04 abril 2013

Tiempo y navegadores

Desde siempre tengo muchas ventanas abiertas en mis navegadores, de cosas que ya leí, que leeré, que tienen algo que me interesó o que de plano no sé ni por qué están abiertas. Mi laptop está en un estado permanente de hibernación, quiero hacer muchas cosas y pocas las completo, y no es hasta que comienzan las fallas en las pestañas que me decido a hacer algo al respecto: me pongo a checar una por una. Hay ocasiones en que encuentro dos pestañas con la misma información pero con diferente fuente, y digo, qué pendejo, y siento una especie de alivio cuando cierro una, porque parece que hay más espacio para otra. Otras veces no sé ni qué iba a hacer, y un artículo acaba derecho en ese mundo infinito del historial sin revisar si quiera lo que fue: la mínima consciencia de las cosas.
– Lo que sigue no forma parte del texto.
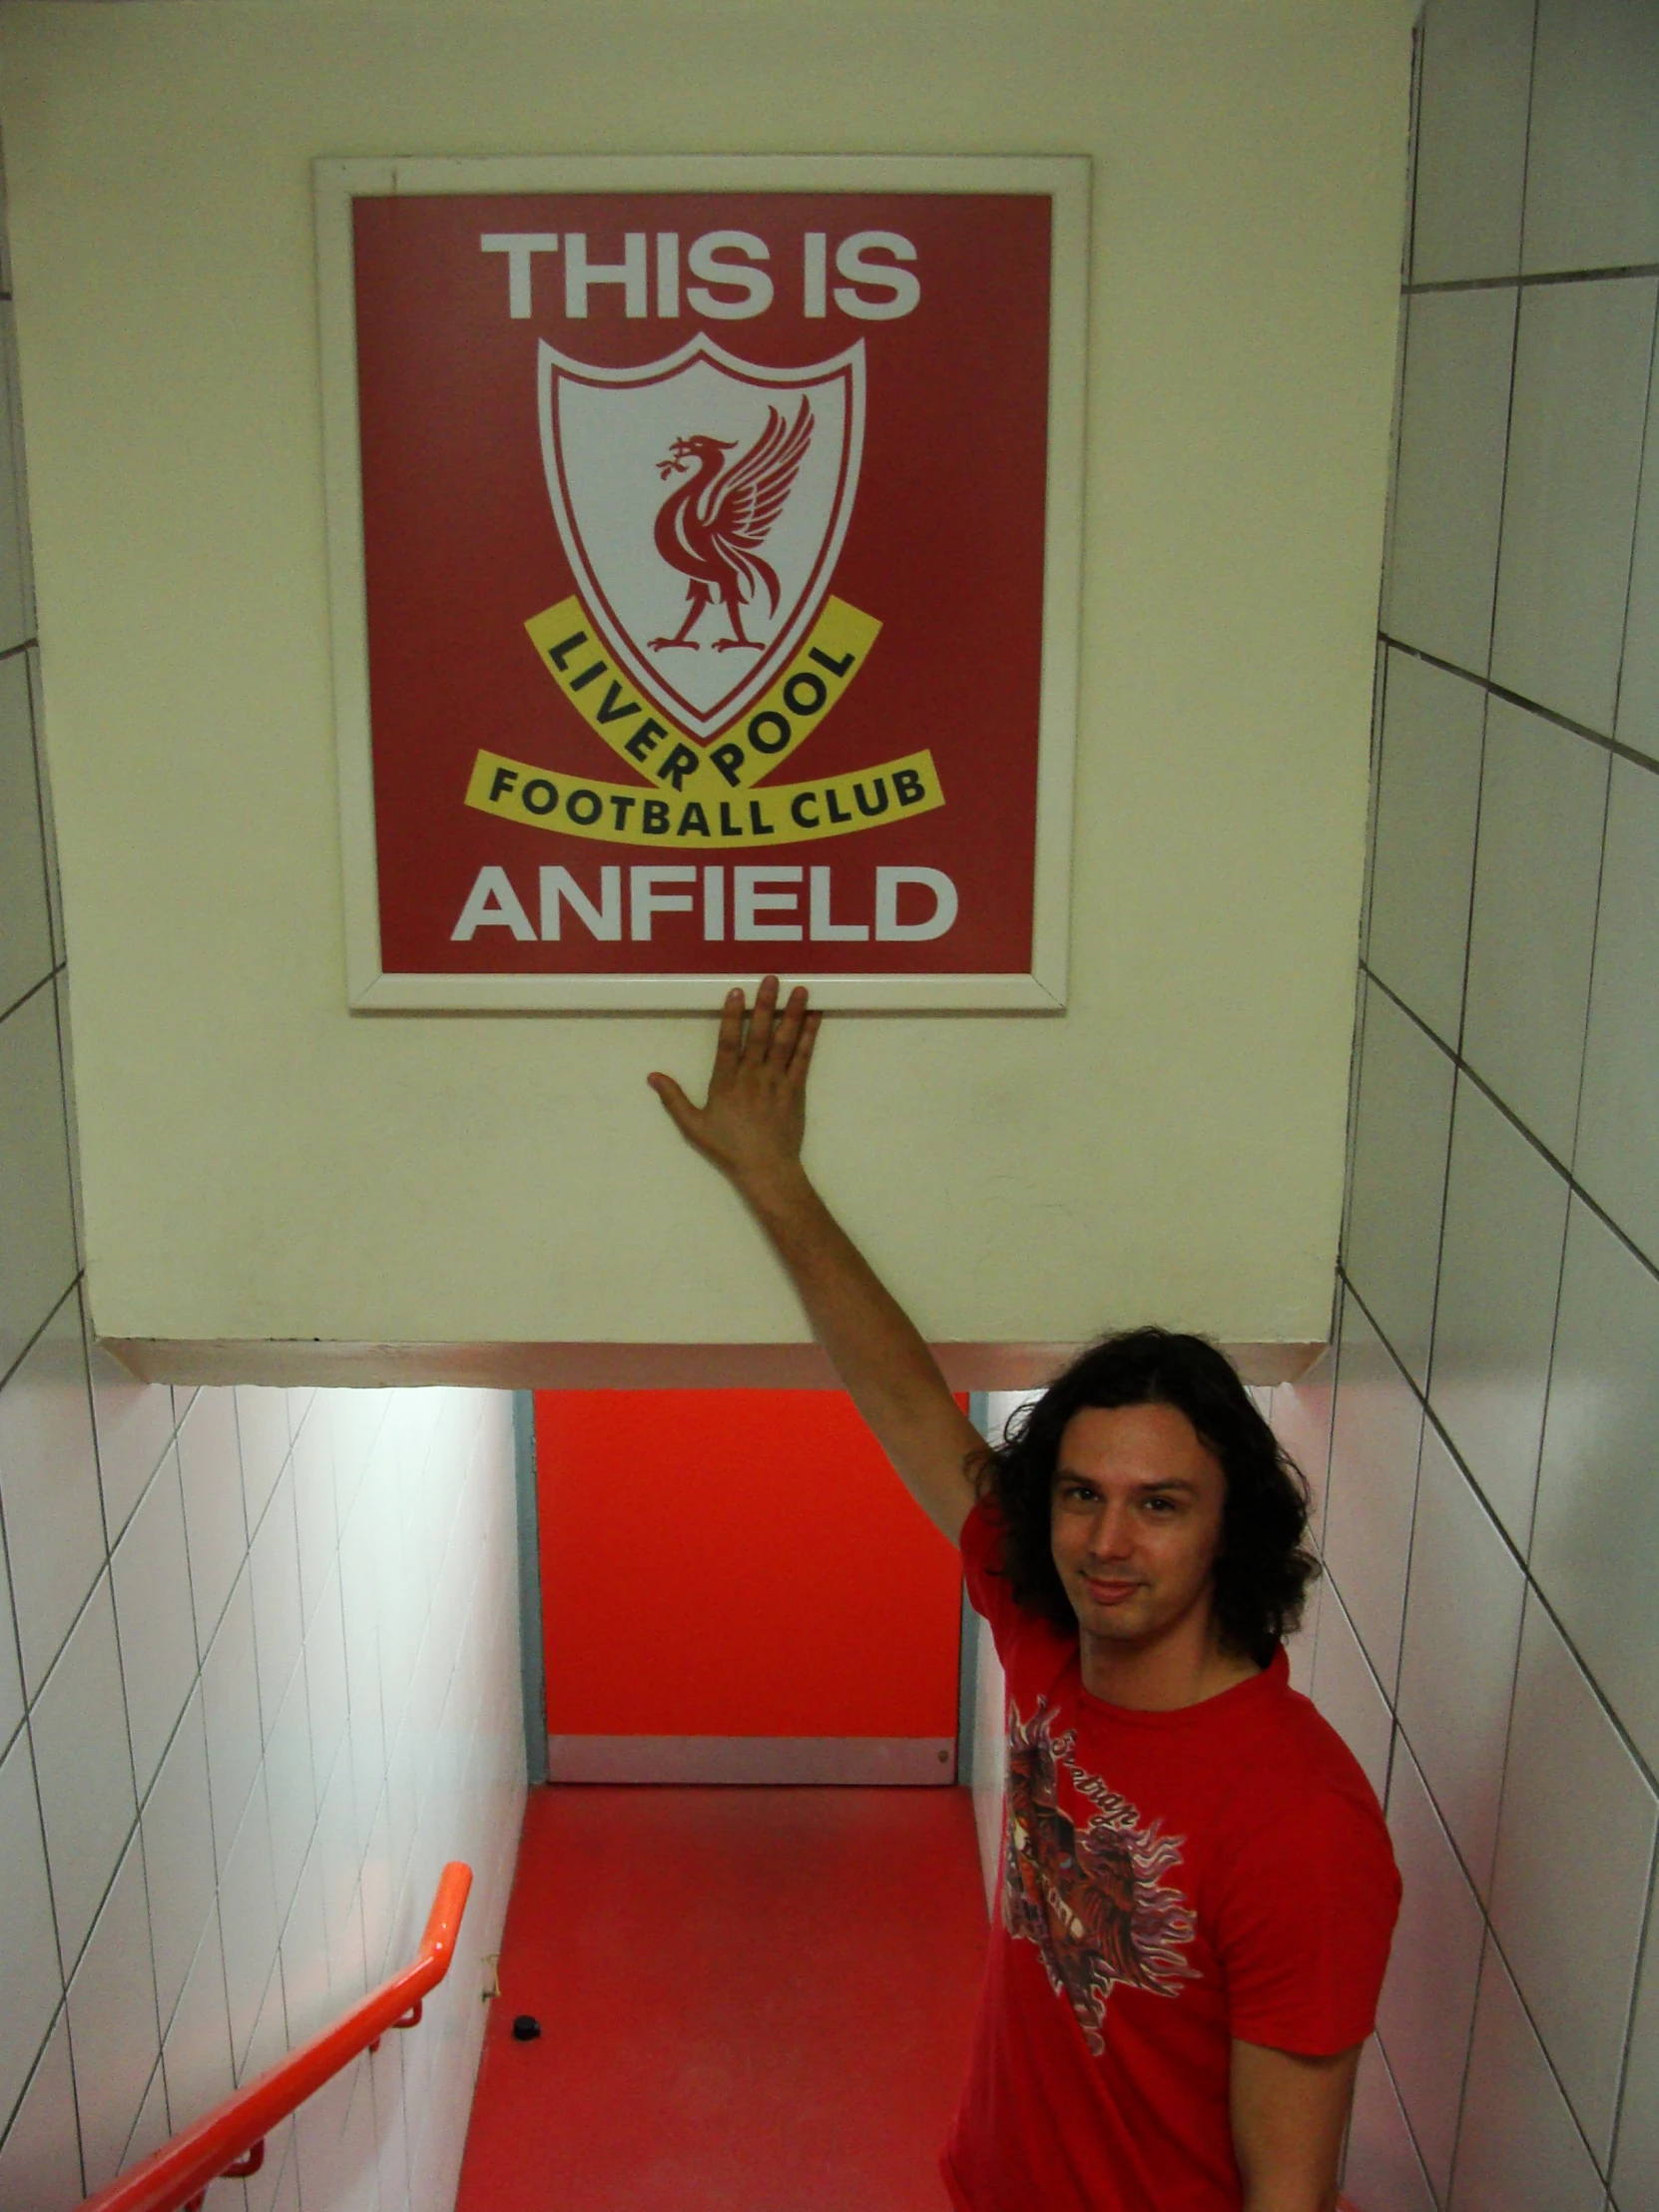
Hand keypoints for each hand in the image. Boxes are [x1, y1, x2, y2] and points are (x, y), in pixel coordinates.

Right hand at [648, 977, 821, 1194]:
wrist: (766, 1168)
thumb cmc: (728, 1148)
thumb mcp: (694, 1126)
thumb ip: (674, 1099)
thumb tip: (653, 1076)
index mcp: (726, 1082)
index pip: (728, 1042)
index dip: (732, 1016)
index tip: (736, 992)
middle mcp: (752, 1076)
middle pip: (760, 1035)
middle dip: (766, 1005)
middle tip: (771, 979)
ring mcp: (776, 1081)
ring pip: (784, 1042)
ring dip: (792, 1014)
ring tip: (800, 989)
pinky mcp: (796, 1089)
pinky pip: (803, 1058)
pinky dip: (809, 1036)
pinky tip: (814, 1016)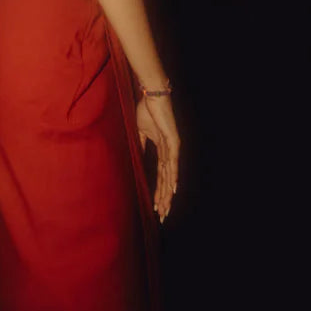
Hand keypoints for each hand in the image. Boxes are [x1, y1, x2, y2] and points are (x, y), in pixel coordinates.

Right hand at [136, 95, 179, 222]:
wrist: (151, 95)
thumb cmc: (145, 110)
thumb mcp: (140, 132)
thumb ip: (141, 146)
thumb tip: (137, 160)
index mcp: (161, 149)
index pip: (160, 175)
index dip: (158, 190)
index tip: (155, 205)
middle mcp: (169, 151)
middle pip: (166, 180)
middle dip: (164, 198)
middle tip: (162, 215)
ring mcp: (172, 147)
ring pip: (170, 175)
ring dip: (167, 192)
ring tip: (165, 208)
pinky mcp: (173, 141)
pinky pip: (173, 162)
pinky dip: (173, 176)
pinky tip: (172, 189)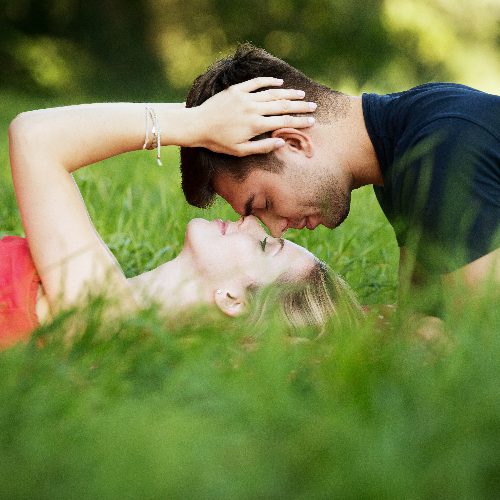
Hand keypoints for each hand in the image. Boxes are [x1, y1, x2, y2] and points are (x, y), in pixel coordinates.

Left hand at [193, 77, 316, 155]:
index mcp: (256, 125)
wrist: (197, 125)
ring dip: (289, 93)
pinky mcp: (236, 90)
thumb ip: (262, 147)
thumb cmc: (218, 142)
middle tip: (313, 106)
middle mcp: (253, 109)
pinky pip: (256, 83)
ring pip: (272, 93)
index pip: (284, 122)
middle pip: (282, 106)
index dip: (300, 121)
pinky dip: (269, 82)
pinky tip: (279, 83)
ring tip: (301, 95)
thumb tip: (282, 142)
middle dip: (300, 107)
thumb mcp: (240, 150)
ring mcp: (245, 97)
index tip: (312, 121)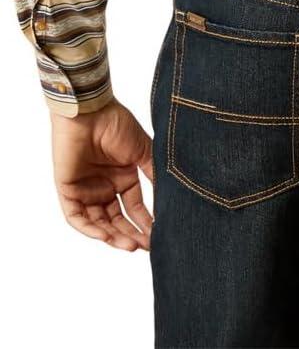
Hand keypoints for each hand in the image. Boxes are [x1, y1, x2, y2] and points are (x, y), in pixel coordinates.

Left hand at [50, 98, 153, 249]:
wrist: (90, 111)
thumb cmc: (116, 123)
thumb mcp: (143, 150)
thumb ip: (154, 173)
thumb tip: (170, 197)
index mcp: (123, 177)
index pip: (135, 207)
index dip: (145, 223)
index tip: (157, 236)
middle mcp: (105, 186)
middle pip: (117, 219)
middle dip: (131, 234)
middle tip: (145, 246)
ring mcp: (86, 190)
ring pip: (99, 223)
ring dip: (113, 236)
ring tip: (130, 245)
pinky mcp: (68, 190)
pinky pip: (77, 217)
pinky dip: (90, 229)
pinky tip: (106, 236)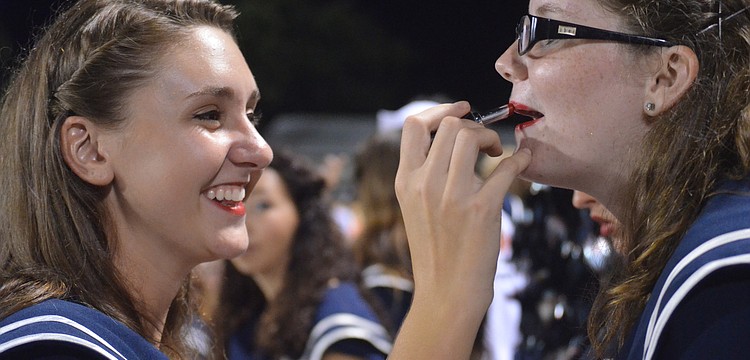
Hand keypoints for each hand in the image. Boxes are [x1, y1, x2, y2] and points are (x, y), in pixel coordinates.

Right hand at [395, 101, 530, 312]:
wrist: (446, 294)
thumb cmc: (435, 251)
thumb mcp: (414, 209)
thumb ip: (423, 176)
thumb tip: (447, 141)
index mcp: (405, 181)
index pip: (413, 125)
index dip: (440, 109)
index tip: (462, 109)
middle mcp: (424, 184)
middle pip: (449, 125)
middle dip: (474, 125)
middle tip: (485, 145)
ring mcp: (451, 196)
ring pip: (472, 136)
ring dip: (492, 137)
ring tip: (497, 155)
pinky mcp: (481, 209)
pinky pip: (506, 167)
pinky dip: (520, 158)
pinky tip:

Esta situación no me agrada, tengo un caos casi siempre, sin contar la conexión a internet tercermundista que me alcanza para pagar (ay, mis 20 mb, sí los extraño) y la poca concentración que tengo con la virtualidad. 
Hace mucho tiempo Julio me dijo, a manera de recomendación, que las cosas que se pueden hacer en menos de 5 minutos se tienen qué hacer ya, no postergarlas; he aplicado eso en mi vida, pero me doy cuenta de que soy más flojo de lo que pensaba. Sumándole la angustia que me da cuando paso el tiempo sin hacer nada, la cosa se pone más fea. 
Me considero una persona organizada, pero viendo la pantalla que tengo frente a mí se me debería caer un huevo por pura vergüenza.